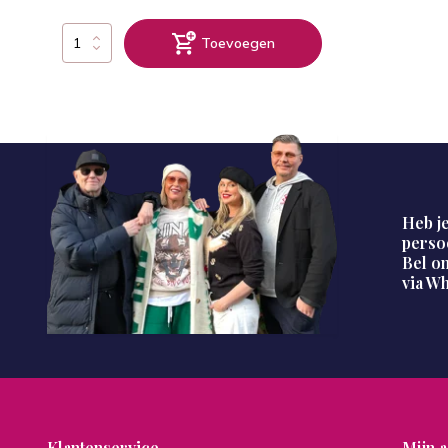
Toevoegen
Heb je
perso
Bel on
via W
Klantenservice
Mijn 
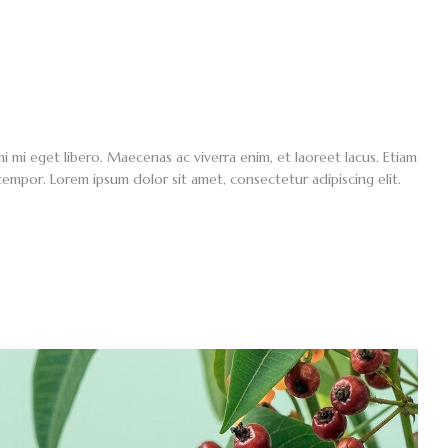
mi eget libero. Maecenas ac viverra enim, et laoreet lacus. Etiam
 tempor. Lorem ipsum dolor sit amet, consectetur adipiscing elit.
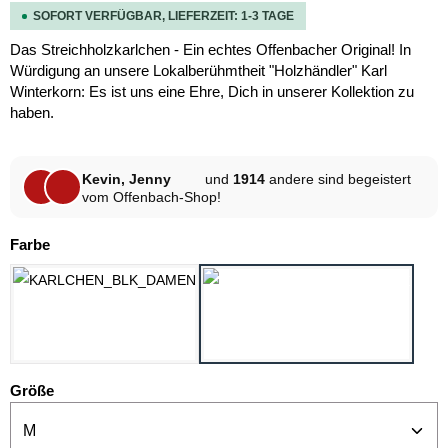
SOFORT VERFÜGBAR, LIEFERZEIT: 1-3 TAGE
Das Streichholzkarlchen - Ein echtes Offenbacher Original! In
Würdigung an unsere Lokalberühmtheit "Holzhändler" Karl
Winterkorn: Es ist uns eine Ehre, Dich in unserer Kollektion zu
haben.
Kevin, Jenny
und
1914
andere sind begeistert
vom Offenbach-Shop!
auswählen
Farbe
SCHWARZ
WEISS
auswählen
Größe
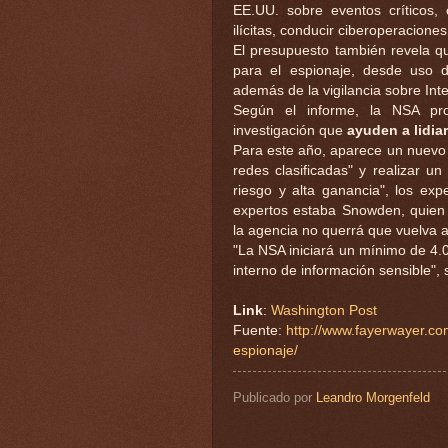
EE.UU. sobre eventos críticos, 
ilícitas, conducir ciberoperacione
El presupuesto también revela q
para el espionaje, desde uso de
además de la vigilancia sobre Int
Según el informe, la NSA pro
investigación que
ayuden a lidia
Para este año, aparece un nuevo 
redes clasificadas" y realizar un
riesgo y alta ganancia", los exp
expertos estaba Snowden, quien 
la agencia no querrá que vuelva a 
"La NSA iniciará un mínimo de 4.
interno de información sensible",
Link
:
Washington Post
Fuente:
http://www.fayerwayer.c
espionaje/
Publicado por
Leandro Morgenfeld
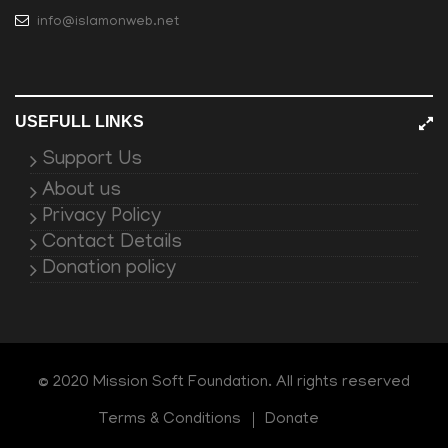
info@islamonweb.net
USEFULL LINKS
Support Us
About us
Privacy Policy
Contact Details
Donation policy
© 2020 Mission Soft Foundation. All rights reserved
Terms & Conditions
Donate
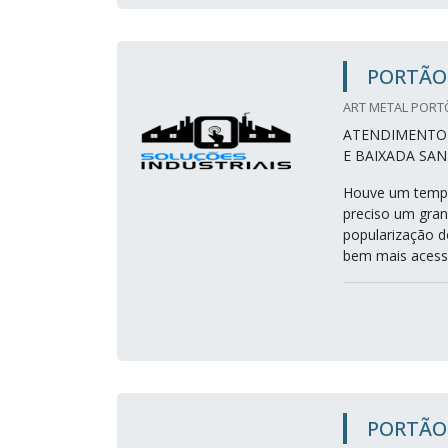
PORTÃO
ART METAL PORTÕ
ATENDIMENTO E
E BAIXADA SAN
Houve um tempo
preciso um gran
popularização d
bem mais acessív
PORTÃO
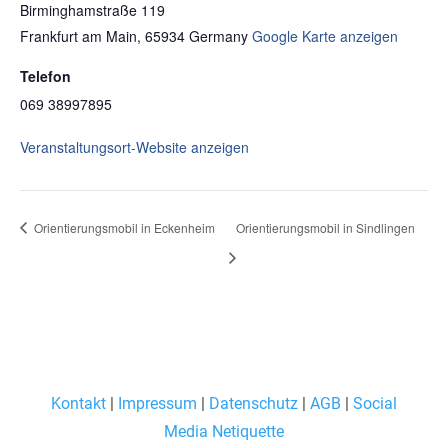
Birminghamstraße 119
Frankfurt am Main
,
65934
Germany
Google Karte anzeigen
Telefon
069 38997895
Veranstaltungsort-Website anzeigen
Orientierungsmobil in Eckenheim
Orientierungsmobil in Sindlingen
Kontakt
|
Impressum
|
Datenschutz
|
AGB
|
Social
Media Netiquette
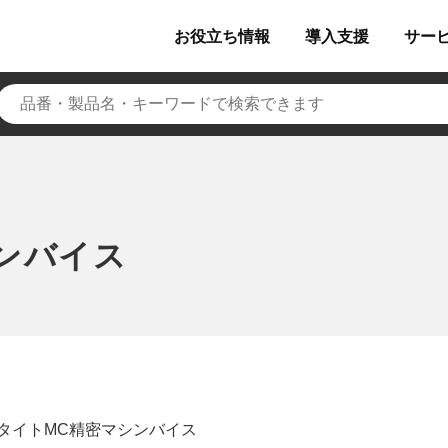
お役立ち
情報
導入
支援
サー
ンバイス
タイトMC精密マシンバイス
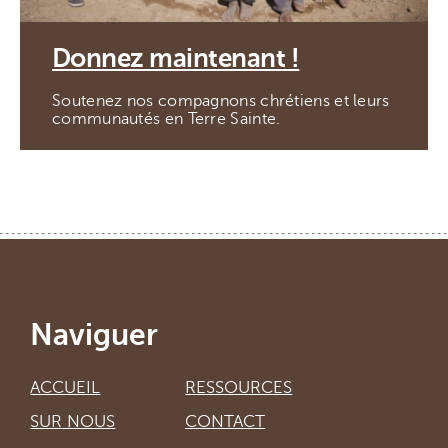
Donnez maintenant !
Soutenez nos compagnons chrétiens et leurs
communautés en Terre Sainte.
Naviguer
ACCUEIL
RESSOURCES
SUR NOUS
CONTACT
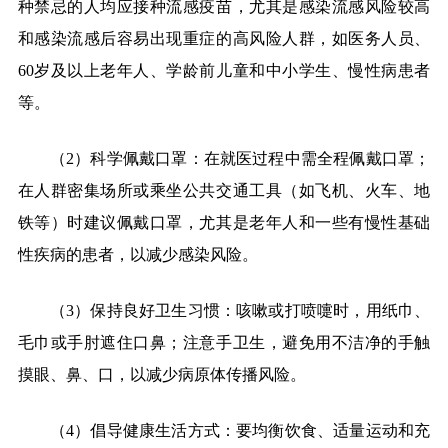
种禁忌的人均应接种流感疫苗，尤其是感染流感风险较高
和感染流感后容易出现重症的高风险人群，如医务人员、
60岁及以上老年人、学龄前儿童和中小学生、慢性病患者
等。
（
2）科学佩戴口罩：在就医过程中需全程佩戴口罩；
在人群密集场所或乘坐公共交通工具（如飞机、火车、地
铁等）时建议佩戴口罩，尤其是老年人和一些有慢性基础
性疾病的患者，以减少感染风险。
（
3）保持良好卫生习惯：咳嗽或打喷嚏时，用纸巾、
毛巾或手肘遮住口鼻；注意手卫生，避免用不洁净的手触
摸眼、鼻、口，以减少病原体传播风险。
（
4）倡导健康生活方式：要均衡饮食、适量运动和充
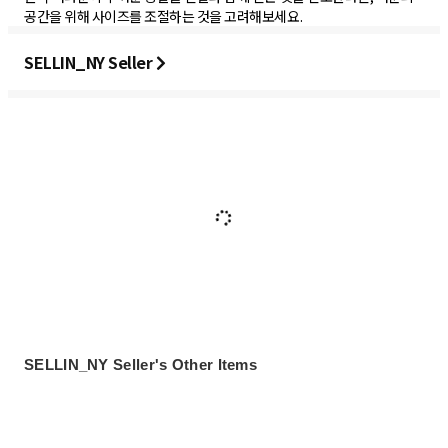
공간을 위해 사이즈를 조절하는 것을 고려해보세요.
SELLIN_NY Seller
SELLIN_NY Seller's Other Items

PROMPT: All that's required is the material above repeated exactly, minus any picture.

WRITTEN REPLY:
Toevoegen
Heb je
perso
Bel on
via W
Klantenservice
Mijn 
mi eget libero. Maecenas ac viverra enim, et laoreet lacus. Etiam
 tempor. Lorem ipsum dolor sit amet, consectetur adipiscing elit.
SOFORT VERFÜGBAR, LIEFERZEIT: 1-3 TAGE
Das Streichholzkarlchen - Ein echtes Offenbacher Original! In
Würdigung an unsere Lokalberühmtheit "Holzhändler" Karl
Winterkorn: Es ist uns eine Ehre, Dich in unserer Kollektion zu
haben.
Kevin, Jenny
und
1914
andere sind begeistert
vom Offenbach-Shop!
auswählen
Farbe
SCHWARZ
WEISS
auswählen
Größe
EE.UU. sobre eventos críticos, 
ilícitas, conducir ciberoperacione
El presupuesto también revela q
para el espionaje, desde uso de
además de la vigilancia sobre Int
Según el informe, la NSA pro
investigación que
ayuden a lidia
Para este año, aparece un nuevo 
redes clasificadas" y realizar un
riesgo y alta ganancia", los exp
expertos estaba Snowden, quien 
la agencia no querrá que vuelva a 
"La NSA iniciará un mínimo de 4.
interno de información sensible",
Link
:
Washington Post
Fuente:
http://www.fayerwayer.c
espionaje/
Publicado por
Leandro Morgenfeld
info@islamonweb.net
USEFULL LINKS
Support Us
About us
Privacy Policy
Contact Details
Donation policy
© 2020 Mission Soft Foundation. All rights reserved
Terms & Conditions
Donate
PORTÃO
ART METAL PORTÕ
ATENDIMENTO E
E BAIXADA SAN
Houve um tempo
preciso um gran
popularização d
bem mais acessív
PORTÃO
Birminghamstraße 119
Frankfurt am Main
,
65934
Germany
Google Karte anzeigen
Telefon
069 38997895
Veranstaltungsort-Website anzeigen
Orientierungsmobil in Eckenheim
Orientierungsmobil in Sindlingen
Kontakt
|
Impressum
|
Datenschutz
|
AGB
|
Social
Media Netiquette
お役立ち
情報
導入
支援
サー
ンバイス
タイトMC精密マシンバイス
Donnez maintenant !
Soutenez nos compagnons chrétiens et leurs
communautés en Terre Sainte.
Naviguer
ACCUEIL
RESSOURCES
SUR NOUS
CONTACT
种禁忌的人均应接种流感疫苗，尤其是感染流感风险较高
和感染流感后容易出现重症的高风险人群，如医务人员、
60岁及以上老年人、学龄前儿童和中小学生、慢性病患者
等。
（
2）科学佩戴口罩：在就医过程中需全程佩戴口罩；
在人群密集场所或乘坐公共交通工具（如飞机、火车、地
铁等）时建议佩戴口罩，尤其是老年人和一些有慢性基础
性疾病的患者，以减少感染风险。
（
3）保持良好卫生习惯：咳嗽或打喷嚏时，用纸巾、
毛巾或手肘遮住口鼻；注意手卫生，避免用不洁净的手触
摸眼、鼻、口，以减少病原体传播风险。
（
4）倡导健康生活方式：要均衡饮食、适量运动和充
공간을 위해 사이즈를 조절하는 것을 고려해보세요.
SELLIN_NY Seller
SELLIN_NY Seller's Other Items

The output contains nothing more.